# To the hunter I didn't see



## phorisc (Feb 2, 2011)

Hey I donno if you use this forum hunter dressed in first lite camo on the Wasatch front today but I wanted to apologize. I didn't see you sitting that water hole when I came in cause it was still somewhat dark and your camo made you invisible behind that bush. I didn't see you until you stood up and left. I seriously felt bad. I would never want that done to me and I sure wouldn't want to do it to someone else so if you are a member here. Sorry!!!!


----------



## alpinebowman (Sep 24, 2007)

Hey man that stuff happens. There are plenty of people on most water sources up there and you never know if someone is there first. I am surprised he left so fast, I guess he figured it was done for the day. Usually I just show myself and hope the other guy gets the hint and moves on. Just wait till someone comes running in on the critter he clearly sees you are stalking. That is an egregious act that is something to be embarrassed about.


----------



## Honeydew (Sep 22, 2015)

I don't know if it was me or not but I was hunting one of the more popular areas in Big Cottonwood Canyon on the 19th and wearing first light asat with a trad bow. If it was me don't worry about it, I wasn't taking any thing seriously that day...just checking out prints to see what was around. It was a beautiful day and I was just happy to be out. With what feels like 10 hunters for every deer and by the nature of archery hunting (everyone in full camo and hiding in the bushes) I don't think it is possible not to bump into someone at some point. The fact that you have the character to put an apology out there says a lot. I wish everyone was as courteous as you.


----------



## phorisc (Feb 2, 2011)

Honeydew said:


> I don't know if it was me or not but I was hunting one of the more popular areas in Big Cottonwood Canyon on the 19th and wearing first light asat with a trad bow. If it was me don't worry about it, I wasn't taking any thing seriously that day...just checking out prints to see what was around. It was a beautiful day and I was just happy to be out. With what feels like 10 hunters for every deer and by the nature of archery hunting (everyone in full camo and hiding in the bushes) I don't think it is possible not to bump into someone at some point. The fact that you have the character to put an apology out there says a lot. I wish everyone was as courteous as you.

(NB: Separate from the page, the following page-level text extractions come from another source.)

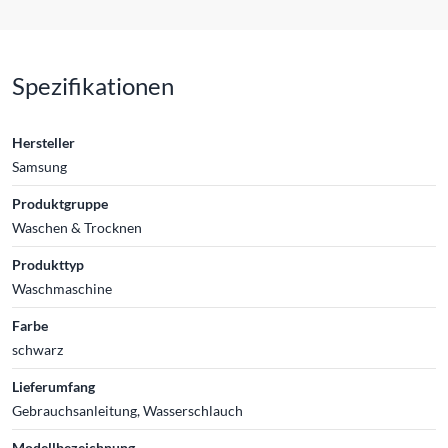
Spezifikationen
Hersteller
Samsung
Produktgruppe
Waschen & Trocknen
Produkttyp
Waschmaschine
Farbe
schwarz
Lieferumfang
Gebrauchsanleitung, Wasserschlauch
Modellbezeichnung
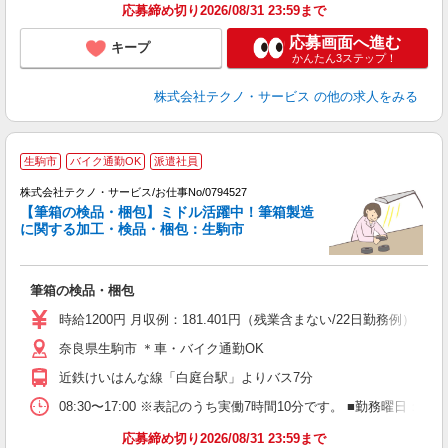
応募締め切り2026/08/31 23:59まで
応募画面へ進む
キープ
かんたん3ステップ！
株式会社テクノ・サービス
の他の求人をみる
生駒市
バイク通勤OK
派遣社員
株式会社テクノ・サービス/お仕事No/0794527
お
【筆箱の検品・梱包】ミドル活躍中！筆箱製造
に関する加工・検品・梱包：生駒市
ル
筆箱の検品・梱包
履
タ
時給1200円 月収例：181.401円（残業含まない/22日勤務例
車
奈良県生駒市 ＊車・バイク通勤OK
あ
近鉄けいはんな線「白庭台駅」よりバス7分
08:30〜17:00 ※表記のうち実働7時間10分です。 ■勤務
応募締め切り2026/08/31 23:59まで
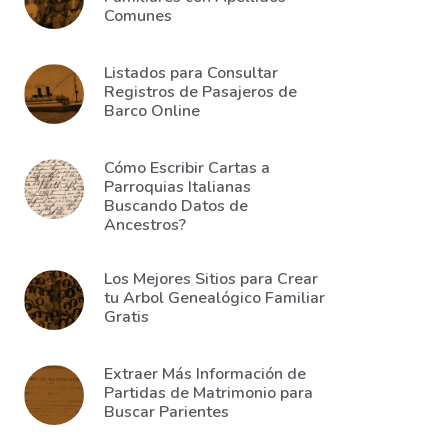
Comunes
Listados para Consultar
Registros de Pasajeros de
Barco Online
Cómo Escribir Cartas a
Parroquias Italianas
Buscando Datos de
Ancestros?
Los Mejores Sitios para Crear
tu Arbol Genealógico Familiar
Gratis
Extraer Más Información de
Partidas de Matrimonio para
Buscar Parientes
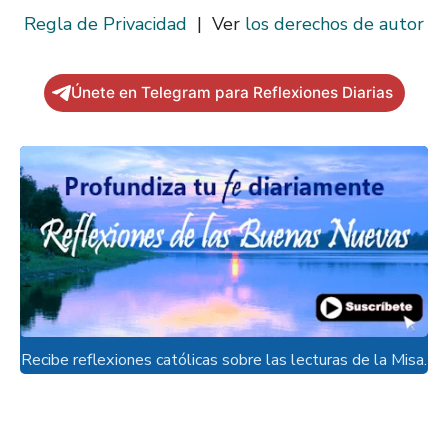
Regla de Privacidad
| Ver
los derechos de autor
Únete en Telegram para Reflexiones Diarias
Recibe reflexiones católicas sobre las lecturas de la Misa.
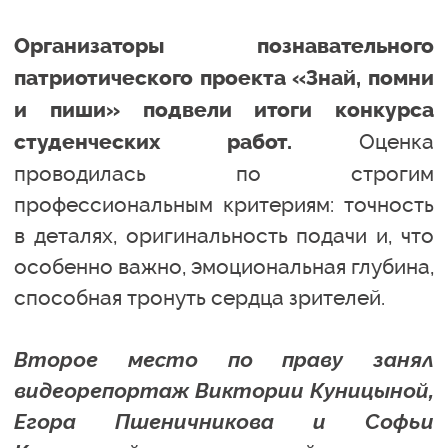
Организаторы познавательного
патриотического проекта «Знай, помни
и пиши» подвели итоги конкурса
Оценка
студенческих работ.
проводилась по строгим
профессиональным критериям: точность
в деталях, оригинальность подачи и, что
особенно важно, эмоциональная глубина,
способная тронуть сердца зрителей.
Второе место по праву занял
видеорепортаж Виктории Куницыной,
Егора Пшеничникова и Софьи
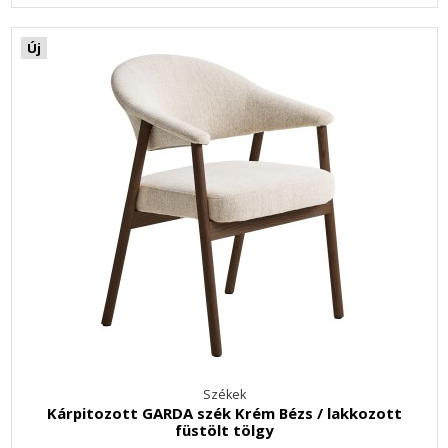
Új
Székek
Kárpitozott GARDA szék Krém Bézs / lakkozott
füstölt tölgy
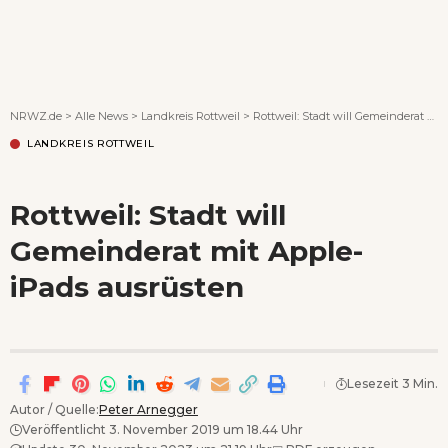
Wenn Orte erzählen ...
NRWZ.de
>
Alle News
>
Landkreis Rottweil
>
Rottweil: Stadt will Gemeinderat mit Apple-iPads ausrüsten
LANDKREIS ROTTWEIL
Rottweil: Stadt will
Gemeinderat mit Apple-
iPads ausrüsten
Lesezeit 3 Min.
Autor / Quelle:
Peter Arnegger
Veröffentlicht 3. November 2019 um 18.44 Uhr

It was first light asat, it was a spring with a wallow right by it. Its the one in my video 
Funny thing is I filmed a bit of that wallow and the frozen ground near it and I can't even see you in the bush if it was you lol you were cloaked! Anyhow I felt pretty bad about it so sorry if it was you.


----------



## Honeydew (Sep 22, 2015)

Probably never know if it was me or not, but it looks like we crossed paths with the same moose. Its funny though, I only check the forum from time to time but was bored at work and caught your post. I don't see many people in asat and thought I would reply just in case. Again, if it was me don't give it a second thought, I never left a spot that day because of another hunter. I like to still hunt and usually don't stay in one area very long. Have fun out there, the Wasatch backcounty is a beautiful place to be.


----------



## phorisc (Feb 2, 2011)

Honeydew said:


> Probably never know if it was me or not, but it looks like we crossed paths with the same moose. Its funny though, I only check the forum from time to time but was bored at work and caught your post. I don't see many people in asat and thought I would reply just in case. Again, if it was me don't give it a second thought, I never left a spot that day because of another hunter. I like to still hunt and usually don't stay in one area very long. Have fun out there, the Wasatch backcounty is a beautiful place to be.


Thanks will do, good luck with your hunting as well.


----------